The first day of winter, and a mild but still wintry looking day - the trees and grasses a little bleak.

The news this week also a little (a lot) bleak: unprecedented and seemingly catastrophic bleaching of the Great Barrier Reef, and all that it signifies about what we are continuing not to do to respond to climate change.

I feel oppressed and made powerless by the huge inertia pervading our politics and economic life in the face of all this. And I wonder about prayer and its effect. Can praying make a difference? 

Two things seem true to me. One is that consciousness or awareness affects the field of energy. The second is that the quality of consciousness or awareness is internally related to the quality of attention. We know this in our experience. When someone pays true attention to us, is aware of us and present to us, then our well-being is affected. Something life-giving seems to happen in the energetic field.

Simone Weil says that prayer is about attention. It's the willingness to be present to, to pay attention to the other, free of self-regard or self-consciousness. Sometimes I get the sense that it's about being consciously available as place, a channel for the life-sustaining and renewing energy of the Creator in the world. The Spirit praying within us with sighs too deep for words. 
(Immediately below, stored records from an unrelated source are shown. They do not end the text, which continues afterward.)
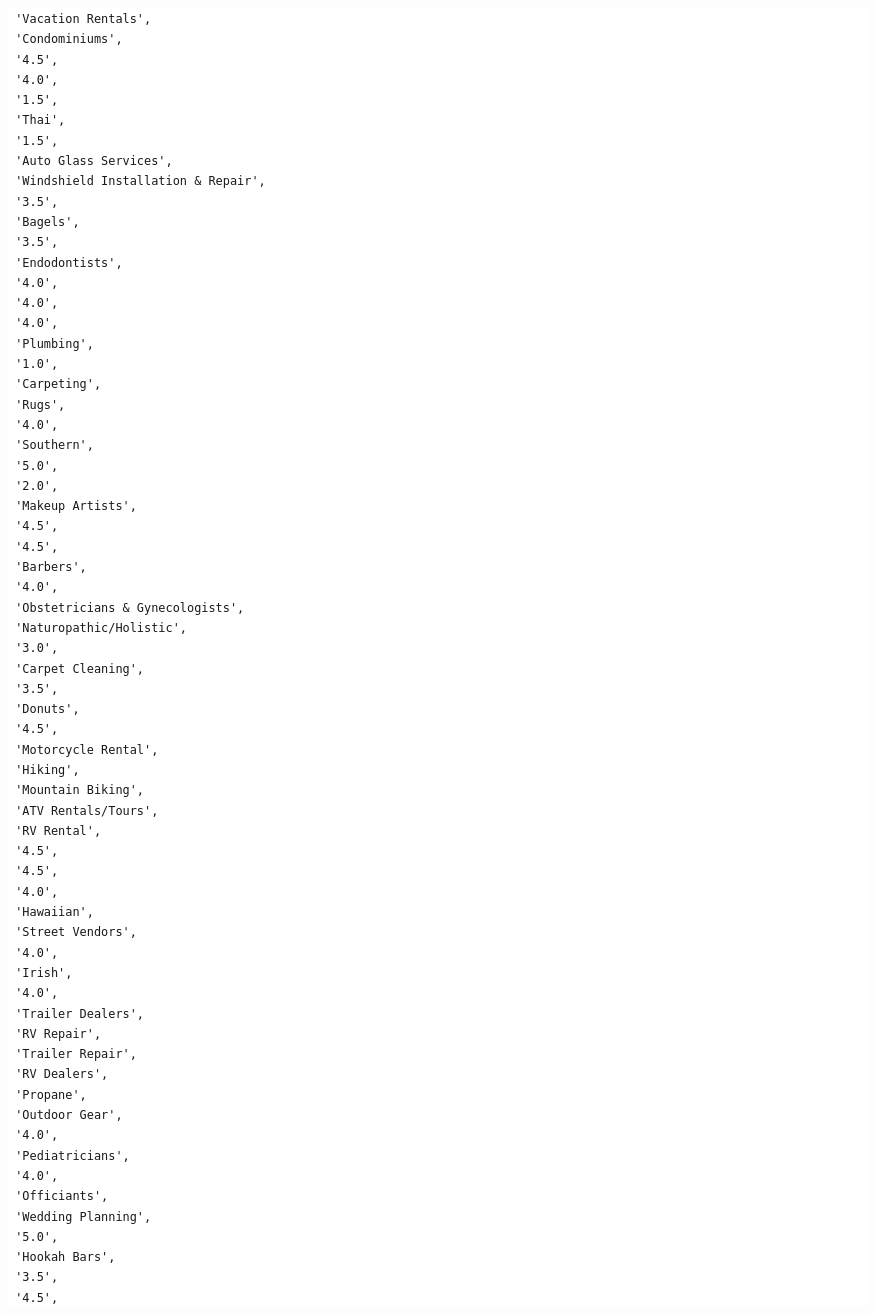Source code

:      'Vacation Rentals',
     'Condominiums',
     '4.5',
     '4.0',
     '1.5',
     'Thai',
     '1.5',
     'Auto Glass Services',
     'Windshield Installation & Repair',
     '3.5',
     'Bagels',
     '3.5',
     'Endodontists',
     '4.0',
     '4.0',
     '4.0',
     'Plumbing',
     '1.0',
     'Carpeting',
     'Rugs',
     '4.0',
     'Southern',
     '5.0',
     '2.0',
     'Makeup Artists',
     '4.5',
     '4.5',
     'Barbers',
     '4.0',
     'Obstetricians & Gynecologists',
     'Naturopathic/Holistic',
     '3.0',
     'Carpet Cleaning',
     '3.5',
     'Donuts',
     '4.5',
     'Motorcycle Rental',
     'Hiking',
     'Mountain Biking',
     'ATV Rentals/Tours',
     'RV Rental',
     '4.5',
     '4.5',
     '4.0',
     'Hawaiian',
     'Street Vendors',
     '4.0',
     'Irish',
     '4.0',
     'Trailer Dealers',
     'RV Repair',
     'Trailer Repair',
     'RV Dealers',
     'Propane',
     'Outdoor Gear',
     '4.0',
     'Pediatricians',
     '4.0',
     'Officiants',
     'Wedding Planning',
     '5.0',
     'Hookah Bars',
     '3.5',
     '4.5',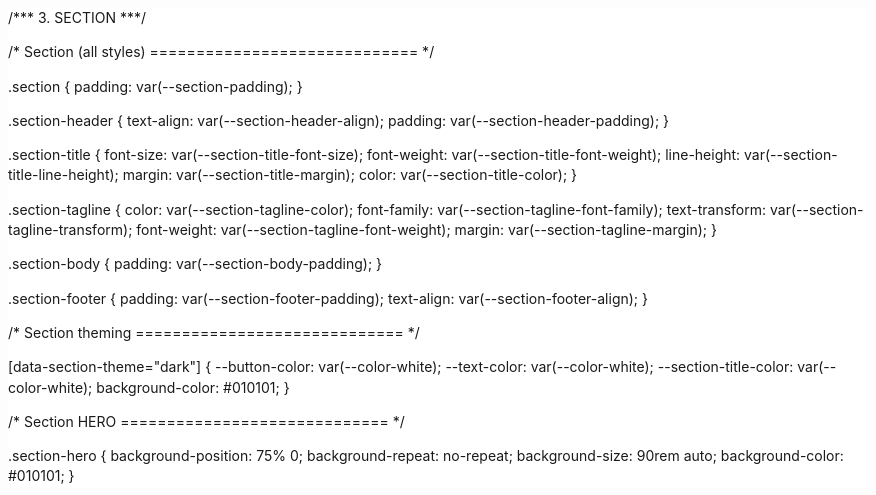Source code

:   /*** 3. SECTION ***/
  
  /* Section (all styles)
      ============================= */
  
  .section {
    padding: var(--section-padding);
  }
  
  .section-header {
    text-align: var(--section-header-align);
    padding: var(--section-header-padding);
  }
  
  .section-title {
    font-size: var(--section-title-font-size);
    font-weight: var(--section-title-font-weight);
    line-height: var(--section-title-line-height);
    margin: var(--section-title-margin);
    color: var(--section-title-color);
  }
  
  .section-tagline {
    color: var(--section-tagline-color);
    font-family: var(--section-tagline-font-family);
    text-transform: var(--section-tagline-transform);
    font-weight: var(--section-tagline-font-weight);
    margin: var(--section-tagline-margin);
  }
  
  .section-body {
    padding: var(--section-body-padding);
  }
  
  .section-footer {
    padding: var(--section-footer-padding);
    text-align: var(--section-footer-align);
  }
  
  /* Section theming
      ============================= */
  
  [data-section-theme="dark"] {
    --button-color: var(--color-white);
    --text-color: var(--color-white);
    --section-title-color: var(--color-white);
    background-color: #010101;
  }
  
  /* Section HERO
      ============================= */
  
  .section-hero {
    background-position: 75% 0;
    background-repeat: no-repeat;
    background-size: 90rem auto;
    background-color: #010101;
  }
To offer myself as that place requires being with the pain of it all - the suffering of the world, and my own grief and fear. What's important is not to dramatise and get in the way, and at the same time not to avoid and deny. It's rather bearing with, enduring, undergoing. There's energy in that, I sense - it's the work of redemption.




Shalom, Sarah



1 comment:

  1. Thank you Sarah, for these words about prayer. As you suggest, it is easy to feel overwhelmed by the struggles and devastations in the world. These words encourage us to keep faith with noticing, naming, and acknowledging our helplessness whilst also trusting that every whispered longing for healing and prayer of hope matters. Your words evoke for me the image of the surrendered stance, in which we do nothing but hold open our heart to what is and what may be possible. In this space there is room for our sorrow and unknowing, for all that troubles us about our world...and there is room to sense our connectedness to the deeper, living energy that we can trust.